= Glacier Montanvert =

Portion of the Mer de Glace glacier

Glacier Montanvert was the common name in the 18th century for a portion of the Alps glacier, now known as Mer de Glace, on the northern slopes of the Mont Blanc massif. Alternative spellings of Montanvert include Montainvert and Montvers. The Glacier Montanvert was a popular tourist destination of European travellers and is referenced in numerous travel writings and novels of the time.

==In literature==

===South-eastern France including Corsica: handbook for travellers by Karl Baedeker===
- Travel writer Karl Baedeker includes Montanvert in his 1898 travel guide South-eastern France including Corsica: handbook for travellers. In his guide Bauedeker suggests visitors to Chamonix devote at least one day to ascending the Montanvert and to crossing the Mer de Glace, a journey he claims takes about four hours. Baedeker describes Montanvert as,
"an eminence on the E. side of the valley, is visited for the view is affords of the vast ‘sea of ice’ which fills the highest basins of the Mont Blanc chain in three branches…and descends into the valley in a huge stream of ice, about 4 ½ M. long and ½-1 ¼ M. broad, called the Mer de Glace above the Montanvert and the Glacier des Bois below it."

===Voyages Dans les Alpes, Précédés d’un Essai sur l’Histoire Naturelle des Environs de Geneve by Horace-Bénedict De Saussure ===
- In 1786 Horace-Bénédict de Saussure published in French a collection of travel writings titled Voyages Dans les Alpes, Précédés d’un Essai sur l’Histoire Naturelle des Environs de Geneve (Travels in the Alps, Preceded by an essay on the natural history of Geneva and the surrounding area) in which he mentions Montanvert numerous times. De Saussure explains the popularity of Montanvert is a result of the magnificent views it affords of the Mer de Glace and the surrounding mountains.

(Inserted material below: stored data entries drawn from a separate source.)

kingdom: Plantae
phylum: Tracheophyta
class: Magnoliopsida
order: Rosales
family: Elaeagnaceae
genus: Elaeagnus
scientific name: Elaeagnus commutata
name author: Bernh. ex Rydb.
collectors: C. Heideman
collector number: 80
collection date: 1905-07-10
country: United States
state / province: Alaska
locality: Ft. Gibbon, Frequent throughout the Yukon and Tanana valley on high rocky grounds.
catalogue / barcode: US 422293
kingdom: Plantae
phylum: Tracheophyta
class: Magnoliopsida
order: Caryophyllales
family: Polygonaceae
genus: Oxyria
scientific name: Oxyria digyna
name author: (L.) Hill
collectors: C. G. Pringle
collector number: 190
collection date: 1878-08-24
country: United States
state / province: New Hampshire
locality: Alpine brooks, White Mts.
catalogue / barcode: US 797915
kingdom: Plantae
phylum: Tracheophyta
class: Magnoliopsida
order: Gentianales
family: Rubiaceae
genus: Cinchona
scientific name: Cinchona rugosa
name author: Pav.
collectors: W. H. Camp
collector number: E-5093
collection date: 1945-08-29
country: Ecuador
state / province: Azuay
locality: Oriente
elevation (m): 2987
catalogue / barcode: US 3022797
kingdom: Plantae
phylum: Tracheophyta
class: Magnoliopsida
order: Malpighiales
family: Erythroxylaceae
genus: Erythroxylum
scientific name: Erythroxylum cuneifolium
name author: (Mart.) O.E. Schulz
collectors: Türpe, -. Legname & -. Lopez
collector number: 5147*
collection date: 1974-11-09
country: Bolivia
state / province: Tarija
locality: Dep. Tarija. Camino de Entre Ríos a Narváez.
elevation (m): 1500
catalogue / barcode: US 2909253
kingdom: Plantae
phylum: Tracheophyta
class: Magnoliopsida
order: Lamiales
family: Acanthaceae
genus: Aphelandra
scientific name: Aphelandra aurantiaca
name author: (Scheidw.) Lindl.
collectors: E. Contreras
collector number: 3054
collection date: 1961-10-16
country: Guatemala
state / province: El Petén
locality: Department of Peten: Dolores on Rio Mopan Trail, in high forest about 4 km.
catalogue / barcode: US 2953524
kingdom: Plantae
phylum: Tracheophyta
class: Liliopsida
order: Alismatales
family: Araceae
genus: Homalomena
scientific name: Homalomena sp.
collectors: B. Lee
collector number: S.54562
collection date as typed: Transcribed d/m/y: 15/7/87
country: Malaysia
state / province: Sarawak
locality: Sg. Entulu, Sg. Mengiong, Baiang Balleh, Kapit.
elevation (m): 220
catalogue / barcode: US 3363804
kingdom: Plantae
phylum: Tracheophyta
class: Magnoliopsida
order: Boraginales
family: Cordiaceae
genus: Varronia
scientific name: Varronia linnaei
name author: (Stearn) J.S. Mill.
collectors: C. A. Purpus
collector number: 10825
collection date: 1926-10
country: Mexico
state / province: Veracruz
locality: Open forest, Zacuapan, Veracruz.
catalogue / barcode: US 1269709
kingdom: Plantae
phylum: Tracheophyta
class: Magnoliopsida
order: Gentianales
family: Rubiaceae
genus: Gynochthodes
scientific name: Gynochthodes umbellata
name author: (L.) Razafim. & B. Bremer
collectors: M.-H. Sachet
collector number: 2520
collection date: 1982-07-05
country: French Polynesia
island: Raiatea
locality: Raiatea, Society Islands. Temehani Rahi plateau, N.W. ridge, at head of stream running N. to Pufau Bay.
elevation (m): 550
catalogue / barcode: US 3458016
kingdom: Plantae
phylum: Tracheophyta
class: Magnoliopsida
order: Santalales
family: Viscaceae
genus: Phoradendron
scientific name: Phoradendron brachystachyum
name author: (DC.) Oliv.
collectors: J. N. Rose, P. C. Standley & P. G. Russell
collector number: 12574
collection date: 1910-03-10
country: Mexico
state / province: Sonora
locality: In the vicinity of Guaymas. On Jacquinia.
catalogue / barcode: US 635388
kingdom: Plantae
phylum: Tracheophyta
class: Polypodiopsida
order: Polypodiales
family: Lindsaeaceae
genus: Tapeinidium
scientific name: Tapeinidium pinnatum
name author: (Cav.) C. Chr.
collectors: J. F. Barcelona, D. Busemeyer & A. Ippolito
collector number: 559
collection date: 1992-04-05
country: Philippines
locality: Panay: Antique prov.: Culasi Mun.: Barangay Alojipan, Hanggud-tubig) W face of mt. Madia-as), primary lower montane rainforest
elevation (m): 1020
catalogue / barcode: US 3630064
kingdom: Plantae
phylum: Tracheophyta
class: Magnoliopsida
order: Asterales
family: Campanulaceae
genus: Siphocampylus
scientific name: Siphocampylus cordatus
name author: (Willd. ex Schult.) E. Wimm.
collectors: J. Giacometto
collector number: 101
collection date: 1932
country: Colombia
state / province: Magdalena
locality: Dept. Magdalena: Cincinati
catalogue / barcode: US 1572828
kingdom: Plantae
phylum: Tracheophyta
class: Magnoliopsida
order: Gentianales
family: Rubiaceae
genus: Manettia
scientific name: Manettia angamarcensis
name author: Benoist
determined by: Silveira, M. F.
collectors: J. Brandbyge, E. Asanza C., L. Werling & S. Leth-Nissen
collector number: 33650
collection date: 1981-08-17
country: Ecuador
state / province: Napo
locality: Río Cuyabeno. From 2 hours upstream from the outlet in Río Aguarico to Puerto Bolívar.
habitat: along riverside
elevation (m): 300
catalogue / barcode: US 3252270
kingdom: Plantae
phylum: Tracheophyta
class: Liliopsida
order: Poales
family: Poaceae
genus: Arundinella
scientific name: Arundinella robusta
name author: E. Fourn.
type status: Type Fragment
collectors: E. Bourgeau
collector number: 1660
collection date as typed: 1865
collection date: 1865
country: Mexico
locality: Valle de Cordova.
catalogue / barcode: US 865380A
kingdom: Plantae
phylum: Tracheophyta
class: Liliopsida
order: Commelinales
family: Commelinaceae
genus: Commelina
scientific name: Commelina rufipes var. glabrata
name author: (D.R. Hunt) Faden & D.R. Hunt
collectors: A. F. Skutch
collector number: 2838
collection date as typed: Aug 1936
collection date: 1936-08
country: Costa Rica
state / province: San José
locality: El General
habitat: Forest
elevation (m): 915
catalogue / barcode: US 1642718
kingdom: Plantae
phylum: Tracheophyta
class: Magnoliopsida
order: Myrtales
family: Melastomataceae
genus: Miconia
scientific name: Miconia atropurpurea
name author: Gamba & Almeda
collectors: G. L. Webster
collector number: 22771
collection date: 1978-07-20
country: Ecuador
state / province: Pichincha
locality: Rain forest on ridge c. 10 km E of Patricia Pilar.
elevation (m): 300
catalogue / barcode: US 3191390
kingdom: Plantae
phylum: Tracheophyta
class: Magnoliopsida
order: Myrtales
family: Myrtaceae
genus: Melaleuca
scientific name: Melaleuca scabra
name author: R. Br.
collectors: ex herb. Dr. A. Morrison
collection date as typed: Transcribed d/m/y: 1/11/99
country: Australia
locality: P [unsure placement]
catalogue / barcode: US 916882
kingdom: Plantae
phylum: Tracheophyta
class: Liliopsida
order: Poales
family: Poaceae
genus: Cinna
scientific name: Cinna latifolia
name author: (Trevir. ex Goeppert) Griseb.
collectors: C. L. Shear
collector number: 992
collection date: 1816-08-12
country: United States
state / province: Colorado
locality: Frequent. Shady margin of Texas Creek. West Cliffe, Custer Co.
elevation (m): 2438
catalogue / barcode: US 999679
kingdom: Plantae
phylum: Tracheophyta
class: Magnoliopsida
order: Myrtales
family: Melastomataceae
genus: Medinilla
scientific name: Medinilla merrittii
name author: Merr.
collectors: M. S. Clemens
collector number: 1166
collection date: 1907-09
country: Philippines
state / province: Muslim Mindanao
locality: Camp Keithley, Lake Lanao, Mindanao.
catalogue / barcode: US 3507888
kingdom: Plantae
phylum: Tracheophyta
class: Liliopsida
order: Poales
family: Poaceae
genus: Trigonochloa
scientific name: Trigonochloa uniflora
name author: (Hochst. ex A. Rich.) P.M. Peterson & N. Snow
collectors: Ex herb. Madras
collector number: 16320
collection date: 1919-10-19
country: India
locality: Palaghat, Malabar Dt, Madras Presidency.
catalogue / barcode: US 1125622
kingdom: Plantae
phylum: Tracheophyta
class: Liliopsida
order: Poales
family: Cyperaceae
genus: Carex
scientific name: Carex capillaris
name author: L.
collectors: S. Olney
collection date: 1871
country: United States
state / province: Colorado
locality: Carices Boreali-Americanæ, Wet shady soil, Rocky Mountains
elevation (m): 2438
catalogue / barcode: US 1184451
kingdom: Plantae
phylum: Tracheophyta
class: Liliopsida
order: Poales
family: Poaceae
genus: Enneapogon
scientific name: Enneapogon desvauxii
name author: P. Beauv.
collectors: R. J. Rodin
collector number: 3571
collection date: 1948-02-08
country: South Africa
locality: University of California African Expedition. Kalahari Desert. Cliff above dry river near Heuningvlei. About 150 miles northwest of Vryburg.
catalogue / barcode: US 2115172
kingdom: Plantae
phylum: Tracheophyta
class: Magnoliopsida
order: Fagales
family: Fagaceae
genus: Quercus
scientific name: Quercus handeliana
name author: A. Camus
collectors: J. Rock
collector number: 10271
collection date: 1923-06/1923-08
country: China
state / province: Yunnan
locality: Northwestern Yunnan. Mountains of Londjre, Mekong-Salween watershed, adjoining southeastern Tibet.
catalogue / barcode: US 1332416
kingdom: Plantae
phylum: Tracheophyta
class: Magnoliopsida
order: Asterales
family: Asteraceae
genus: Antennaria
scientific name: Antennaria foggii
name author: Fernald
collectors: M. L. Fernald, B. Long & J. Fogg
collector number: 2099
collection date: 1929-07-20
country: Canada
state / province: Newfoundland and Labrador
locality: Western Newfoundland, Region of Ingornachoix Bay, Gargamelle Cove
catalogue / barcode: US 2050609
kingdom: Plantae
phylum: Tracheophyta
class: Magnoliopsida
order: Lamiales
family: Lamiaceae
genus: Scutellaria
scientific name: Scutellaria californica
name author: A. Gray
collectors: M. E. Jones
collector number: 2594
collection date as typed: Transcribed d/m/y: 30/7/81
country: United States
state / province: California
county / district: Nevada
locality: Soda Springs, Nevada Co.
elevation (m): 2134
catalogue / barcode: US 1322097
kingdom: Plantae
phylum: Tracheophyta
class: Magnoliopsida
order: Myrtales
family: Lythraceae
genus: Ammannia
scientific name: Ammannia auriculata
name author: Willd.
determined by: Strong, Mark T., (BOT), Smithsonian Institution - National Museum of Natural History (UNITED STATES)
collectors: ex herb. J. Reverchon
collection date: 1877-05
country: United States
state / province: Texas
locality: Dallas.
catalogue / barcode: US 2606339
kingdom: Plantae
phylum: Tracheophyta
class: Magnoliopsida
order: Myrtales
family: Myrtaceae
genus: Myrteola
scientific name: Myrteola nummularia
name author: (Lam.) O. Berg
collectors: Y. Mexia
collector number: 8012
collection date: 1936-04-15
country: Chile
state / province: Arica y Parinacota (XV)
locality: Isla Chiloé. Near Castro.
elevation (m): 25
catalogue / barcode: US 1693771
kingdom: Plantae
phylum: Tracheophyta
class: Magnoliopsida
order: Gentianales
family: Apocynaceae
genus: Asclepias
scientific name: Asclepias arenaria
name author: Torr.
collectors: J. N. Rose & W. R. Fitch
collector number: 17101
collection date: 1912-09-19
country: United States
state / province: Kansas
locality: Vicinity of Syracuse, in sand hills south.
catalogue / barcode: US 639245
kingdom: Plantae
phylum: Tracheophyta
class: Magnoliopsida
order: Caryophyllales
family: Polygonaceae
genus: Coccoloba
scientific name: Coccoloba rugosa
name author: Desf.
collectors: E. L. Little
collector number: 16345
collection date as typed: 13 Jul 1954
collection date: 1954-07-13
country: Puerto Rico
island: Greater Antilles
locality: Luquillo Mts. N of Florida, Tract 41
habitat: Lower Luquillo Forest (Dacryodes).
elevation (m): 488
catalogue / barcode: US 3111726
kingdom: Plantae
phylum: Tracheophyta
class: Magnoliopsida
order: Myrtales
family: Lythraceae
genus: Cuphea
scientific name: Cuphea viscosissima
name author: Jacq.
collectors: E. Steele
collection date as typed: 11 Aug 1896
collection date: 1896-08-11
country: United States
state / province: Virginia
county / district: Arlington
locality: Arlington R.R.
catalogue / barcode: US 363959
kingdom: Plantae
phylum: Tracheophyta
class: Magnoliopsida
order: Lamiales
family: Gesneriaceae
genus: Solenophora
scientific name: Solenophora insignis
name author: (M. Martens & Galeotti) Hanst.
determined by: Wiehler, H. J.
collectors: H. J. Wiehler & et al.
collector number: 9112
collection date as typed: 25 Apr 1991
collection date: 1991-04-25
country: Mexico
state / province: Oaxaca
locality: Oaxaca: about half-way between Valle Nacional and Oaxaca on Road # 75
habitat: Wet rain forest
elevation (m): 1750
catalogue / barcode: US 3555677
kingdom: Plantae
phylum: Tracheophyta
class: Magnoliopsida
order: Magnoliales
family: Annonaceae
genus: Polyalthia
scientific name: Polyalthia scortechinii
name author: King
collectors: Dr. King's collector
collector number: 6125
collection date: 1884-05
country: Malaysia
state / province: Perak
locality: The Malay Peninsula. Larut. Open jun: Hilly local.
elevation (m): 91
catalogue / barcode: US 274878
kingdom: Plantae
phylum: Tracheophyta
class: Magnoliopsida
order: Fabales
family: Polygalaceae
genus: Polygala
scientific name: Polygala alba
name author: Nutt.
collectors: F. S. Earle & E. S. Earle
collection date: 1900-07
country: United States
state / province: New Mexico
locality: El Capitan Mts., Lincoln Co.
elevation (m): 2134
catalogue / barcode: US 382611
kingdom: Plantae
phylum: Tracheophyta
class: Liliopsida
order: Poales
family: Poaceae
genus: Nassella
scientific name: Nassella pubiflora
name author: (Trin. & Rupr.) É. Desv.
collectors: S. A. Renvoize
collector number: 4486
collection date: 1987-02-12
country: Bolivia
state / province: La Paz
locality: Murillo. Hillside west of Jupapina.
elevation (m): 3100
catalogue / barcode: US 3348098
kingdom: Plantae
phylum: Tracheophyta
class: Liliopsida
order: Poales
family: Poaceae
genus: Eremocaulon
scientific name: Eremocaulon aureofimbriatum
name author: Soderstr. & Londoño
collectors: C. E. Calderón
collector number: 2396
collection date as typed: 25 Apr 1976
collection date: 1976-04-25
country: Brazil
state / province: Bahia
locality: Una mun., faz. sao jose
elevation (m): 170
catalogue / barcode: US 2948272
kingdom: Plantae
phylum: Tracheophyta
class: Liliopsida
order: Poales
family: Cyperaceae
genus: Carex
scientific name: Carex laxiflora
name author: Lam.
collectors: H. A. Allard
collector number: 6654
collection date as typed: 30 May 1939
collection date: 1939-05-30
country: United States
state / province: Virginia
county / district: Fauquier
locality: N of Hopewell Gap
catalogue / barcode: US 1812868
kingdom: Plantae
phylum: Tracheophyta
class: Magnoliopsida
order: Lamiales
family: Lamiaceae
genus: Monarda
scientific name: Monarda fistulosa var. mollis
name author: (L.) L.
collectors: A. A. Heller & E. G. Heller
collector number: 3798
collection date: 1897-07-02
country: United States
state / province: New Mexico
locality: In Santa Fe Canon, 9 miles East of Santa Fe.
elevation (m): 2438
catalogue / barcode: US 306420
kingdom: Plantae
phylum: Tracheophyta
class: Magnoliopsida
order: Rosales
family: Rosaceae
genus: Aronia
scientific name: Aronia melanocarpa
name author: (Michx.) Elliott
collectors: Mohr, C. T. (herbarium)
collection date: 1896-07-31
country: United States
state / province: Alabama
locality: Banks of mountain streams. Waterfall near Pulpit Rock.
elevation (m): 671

The view from Montanvert encompasses the Chamonix valley, the Arve river, many villages surrounded by trees and well cultivated fields.

===The Journals of Anne Lister and Ann Walker===
- Unpublished, but now available to the public, Anne Lister describes her visit to Montanvert & Mer de Glace on Saturday, 5 July 1834:
"fine morning F. 62 at 5 35/ ... at Montanvert at 11 - walked about 1/2 way and rode about 1/2 the way up ... went about a hundred yards on the mer de glace Adney [Ann] between the 2 guides - as far as people usually do go - in returning, went to the damp, low cave (in the style of Gollis but sunk 2 steps instead of even with the ground) where Pocock and Windham slept, on discovering the valley of Chamouni [sic] and mer de glace - on the stone or rock forming the roof of the cave is cut in large reddened letters "Pocock et WIndham 1747" - an hour at the mer de glace etc. -"
- It is also briefly mentioned in the Journal of her wife Ann Walker, for the same date:
"Went to Montanvert, & on to the Mer de Glace, where I picked up a little rain before we got down from the Mountain."

===Lettres d’un Voyageur Anglois sur la France, la Suisse et ’Allemagne by John Moore===
- In 1781 John Moore published (in French) a collection of travel writings titled Lettres d’un Voyageur Anglois sur la France, la Suisse et ’Allemagne (Letters from an English traveler on France, Switzerland and Germany) in which he recounts ascending Montanvert a journey of four hours that Moore claims could not be more beautiful. Moore describes the Mer de Glace as a sea agitated by a storm whose waves are all of a sudden stopped and fixed by a strong sudden freeze.
Frankenstein
Victor goes to Montanvert and meets his monster there, where it demands that he make a female creature for him.

===The Romance of the Forest by Ann Radcliffe===
- In Ann Radcliffe's 1791 gothic novel The Romance of the Forest, the heroine visits the glacier of Montanvert while in Switzerland.

===Other references in literature===
- In the 1776 collection of travel writings by Marc Theodore Bourrit titled A relation of a journey to the glaciers in the Duchy of Savoy.
- In the 1791 collection of travel writings by William Coxe titled Travels in Switzerland, and in the country of the Grisons: in a series of letters to William Melmoth.
- In the 1796 collection of travel writings by John Owen titled Travels into different parts of Europe, in the years 1791 and 1792, with familiar remarks on places-men-and manners.
- In the 1818 gothic novel Frankenstein by Mary Shelley in which Victor Frankenstein ascends Montanvert where he meets his creation.